Short-answer chart tasks:
○ ○ ○
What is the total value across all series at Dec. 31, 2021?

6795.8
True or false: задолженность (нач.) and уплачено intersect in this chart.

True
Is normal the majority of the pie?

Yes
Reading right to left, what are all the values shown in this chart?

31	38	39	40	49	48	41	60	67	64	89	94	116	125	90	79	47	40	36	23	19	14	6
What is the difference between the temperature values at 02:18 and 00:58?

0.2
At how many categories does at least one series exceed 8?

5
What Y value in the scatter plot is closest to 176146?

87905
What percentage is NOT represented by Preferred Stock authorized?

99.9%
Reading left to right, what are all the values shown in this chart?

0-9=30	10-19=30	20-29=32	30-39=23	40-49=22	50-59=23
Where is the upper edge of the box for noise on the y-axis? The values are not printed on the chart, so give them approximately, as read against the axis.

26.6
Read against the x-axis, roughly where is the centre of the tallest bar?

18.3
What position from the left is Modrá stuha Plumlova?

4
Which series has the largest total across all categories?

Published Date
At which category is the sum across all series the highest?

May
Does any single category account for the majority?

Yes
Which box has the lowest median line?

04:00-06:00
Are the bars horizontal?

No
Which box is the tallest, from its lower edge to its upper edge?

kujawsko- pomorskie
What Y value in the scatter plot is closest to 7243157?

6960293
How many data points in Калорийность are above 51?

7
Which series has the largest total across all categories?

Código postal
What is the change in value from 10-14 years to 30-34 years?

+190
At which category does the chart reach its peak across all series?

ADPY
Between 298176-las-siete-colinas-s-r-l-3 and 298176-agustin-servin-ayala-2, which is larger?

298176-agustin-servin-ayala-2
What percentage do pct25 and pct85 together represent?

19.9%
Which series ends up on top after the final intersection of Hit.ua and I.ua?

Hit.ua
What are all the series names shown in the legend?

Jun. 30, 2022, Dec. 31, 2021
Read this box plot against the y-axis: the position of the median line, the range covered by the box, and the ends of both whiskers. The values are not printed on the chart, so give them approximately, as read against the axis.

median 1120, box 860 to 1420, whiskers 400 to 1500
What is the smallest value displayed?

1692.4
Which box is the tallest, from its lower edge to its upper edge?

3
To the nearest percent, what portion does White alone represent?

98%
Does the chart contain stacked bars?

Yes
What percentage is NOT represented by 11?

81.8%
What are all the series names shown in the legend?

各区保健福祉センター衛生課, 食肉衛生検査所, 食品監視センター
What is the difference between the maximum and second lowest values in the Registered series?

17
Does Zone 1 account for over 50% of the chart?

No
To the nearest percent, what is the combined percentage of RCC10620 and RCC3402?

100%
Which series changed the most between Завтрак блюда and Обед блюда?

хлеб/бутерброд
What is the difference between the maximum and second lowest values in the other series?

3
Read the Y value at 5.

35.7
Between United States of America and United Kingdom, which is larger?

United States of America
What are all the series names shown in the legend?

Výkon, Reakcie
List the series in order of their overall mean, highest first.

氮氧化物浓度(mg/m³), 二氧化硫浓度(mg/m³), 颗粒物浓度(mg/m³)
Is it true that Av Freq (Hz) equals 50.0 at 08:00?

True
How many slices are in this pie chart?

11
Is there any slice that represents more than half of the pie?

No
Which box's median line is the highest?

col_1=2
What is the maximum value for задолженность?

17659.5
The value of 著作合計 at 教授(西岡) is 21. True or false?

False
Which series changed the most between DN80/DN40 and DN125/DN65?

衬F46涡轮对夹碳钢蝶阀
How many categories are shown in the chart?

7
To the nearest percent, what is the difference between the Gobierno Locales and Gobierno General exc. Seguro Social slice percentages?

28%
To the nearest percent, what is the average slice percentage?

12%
○ ○ ○
▸ EXERCISE REQUIREMENTS: Reproduce the material word for word, from its first line through the line that contains "Between 298176-las-siete-colinas-s-r-l-3 and", including both of those lines.

▸ EXERCISE OUTPUT:
What is the total value across all series at Dec. 31, 2021?

6795.8
True or false: задолженность (нач.) and уплачено intersect in this chart.

True
Is normal the majority of the pie?

Yes
Reading right to left, what are all the values shown in this chart?

31	38	39	40	49	48	41	60	67	64	89	94	116	125	90	79	47	40	36	23	19	14	6
What is the difference between the temperature values at 02:18 and 00:58?

0.2
At how many categories does at least one series exceed 8?

5
What Y value in the scatter plot is closest to 176146?

87905
What percentage is NOT represented by Preferred Stock authorized?

99.9%
Reading left to right, what are all the values shown in this chart?

0-9=30	10-19=30	20-29=32	30-39=23	40-49=22	50-59=23
Where is the upper edge of the box for noise on the y-axis? The values are not printed on the chart, so give them approximately, as read against the axis.

26.6
Read against the x-axis, roughly where is the centre of the tallest bar?

18.3
What position from the left is Modrá stuha Plumlova?

4
Which series has the largest total across all categories?

Published Date
At which category is the sum across all series the highest?

May
Does any single category account for the majority?

Yes
Which box has the lowest median line?

04:00-06:00
Are the bars horizontal?

No
Which box is the tallest, from its lower edge to its upper edge?

kujawsko- pomorskie
What Y value in the scatter plot is closest to 7243157?

6960293
How many data points in Калорийность are above 51?

7
Which series has the largest total across all categories?

Código postal
What is the change in value from 10-14 years to 30-34 years?

+190
At which category does the chart reach its peak across all series?

ADPY
Between 298176-las-siete-colinas-s-r-l-3 and 298176-agustin-servin-ayala-2, which is larger?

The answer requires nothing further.